Aryeh Bibi (אריה ביבי; born 28 April 1943) is an Israeli politician who served as a member of the Knesset for Kadima between 2009 and 2013.

==Biography==
Born in Baghdad in Iraq in 1943, Bibi made aliyah to Israel in 1950. He started his military service in the paratroopers brigade, later serving as commander of the Gaza Strip. He received a BA in the history of Israel.

He joined Israel Police, and served as commanding officer of the Yarkon region and Jerusalem, head of the police's general headquarters, and commissioner of the Israel Prison Service between 1993 and 1997. He also chaired the country's anti-drug authority and Lod's temporary local council.

Prior to the 2009 elections he was placed twenty-sixth on the Kadima list and entered the Knesset as the party won 28 seats. Shortly before the 2013 elections Bibi left Kadima to join Likud.

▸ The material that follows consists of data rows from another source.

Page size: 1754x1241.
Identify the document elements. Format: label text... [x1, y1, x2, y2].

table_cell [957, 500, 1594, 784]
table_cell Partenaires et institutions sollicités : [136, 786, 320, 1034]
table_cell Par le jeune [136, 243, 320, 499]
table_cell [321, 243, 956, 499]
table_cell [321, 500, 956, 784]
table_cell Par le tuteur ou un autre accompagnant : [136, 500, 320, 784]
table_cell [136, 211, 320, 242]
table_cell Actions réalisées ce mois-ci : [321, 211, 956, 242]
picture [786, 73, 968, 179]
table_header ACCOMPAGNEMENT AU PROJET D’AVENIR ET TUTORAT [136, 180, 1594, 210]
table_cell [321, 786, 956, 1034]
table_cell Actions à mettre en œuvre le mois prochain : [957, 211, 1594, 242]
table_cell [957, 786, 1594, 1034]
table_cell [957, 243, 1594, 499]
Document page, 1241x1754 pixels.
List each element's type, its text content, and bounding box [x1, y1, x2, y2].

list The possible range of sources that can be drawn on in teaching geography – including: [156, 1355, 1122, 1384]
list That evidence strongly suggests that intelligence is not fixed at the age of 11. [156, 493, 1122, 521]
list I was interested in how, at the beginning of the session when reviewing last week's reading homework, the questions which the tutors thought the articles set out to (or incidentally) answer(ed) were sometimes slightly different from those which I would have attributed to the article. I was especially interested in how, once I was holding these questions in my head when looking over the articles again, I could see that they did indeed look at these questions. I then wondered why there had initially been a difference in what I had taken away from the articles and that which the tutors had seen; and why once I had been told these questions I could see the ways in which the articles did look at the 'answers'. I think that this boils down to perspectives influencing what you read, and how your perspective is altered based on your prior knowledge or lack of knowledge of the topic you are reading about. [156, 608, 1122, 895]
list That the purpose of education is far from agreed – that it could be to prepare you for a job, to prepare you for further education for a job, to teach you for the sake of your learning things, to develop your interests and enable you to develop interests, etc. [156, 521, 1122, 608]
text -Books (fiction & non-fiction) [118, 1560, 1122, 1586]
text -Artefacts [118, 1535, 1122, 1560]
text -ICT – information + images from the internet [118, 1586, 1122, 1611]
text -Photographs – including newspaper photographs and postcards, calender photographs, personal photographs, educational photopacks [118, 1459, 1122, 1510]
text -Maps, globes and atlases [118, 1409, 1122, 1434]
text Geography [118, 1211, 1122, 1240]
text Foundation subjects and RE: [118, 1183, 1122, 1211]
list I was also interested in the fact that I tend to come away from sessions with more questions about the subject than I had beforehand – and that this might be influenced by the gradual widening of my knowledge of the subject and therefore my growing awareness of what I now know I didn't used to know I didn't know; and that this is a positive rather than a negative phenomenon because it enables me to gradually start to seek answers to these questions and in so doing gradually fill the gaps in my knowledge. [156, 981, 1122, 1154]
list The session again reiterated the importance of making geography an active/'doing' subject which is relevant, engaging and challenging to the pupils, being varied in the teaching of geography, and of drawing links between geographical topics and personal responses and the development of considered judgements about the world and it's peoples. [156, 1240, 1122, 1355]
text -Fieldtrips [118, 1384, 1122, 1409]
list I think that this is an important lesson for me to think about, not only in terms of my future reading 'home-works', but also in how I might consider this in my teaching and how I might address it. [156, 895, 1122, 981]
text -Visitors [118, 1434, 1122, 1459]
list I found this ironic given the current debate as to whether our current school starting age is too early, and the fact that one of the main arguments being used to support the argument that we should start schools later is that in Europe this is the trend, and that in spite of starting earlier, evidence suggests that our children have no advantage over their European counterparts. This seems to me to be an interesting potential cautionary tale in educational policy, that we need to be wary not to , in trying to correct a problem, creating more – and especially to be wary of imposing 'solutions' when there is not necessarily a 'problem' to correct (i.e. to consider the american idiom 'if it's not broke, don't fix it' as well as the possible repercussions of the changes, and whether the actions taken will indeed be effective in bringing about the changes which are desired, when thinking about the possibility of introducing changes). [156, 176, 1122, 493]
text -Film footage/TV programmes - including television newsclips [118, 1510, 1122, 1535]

He was placed 63rd on the joint Likud Yisrael Beiteinu list, losing his seat as the alliance won only 31 seats.

Bibi currently lives in Petah Tikva, and is married to Helena Bibi, a former senior officer in the Israel Police and the Israel Prison Service, with four children. He is the father of Moshik Bibi, the director of Kadima faction in the Knesset.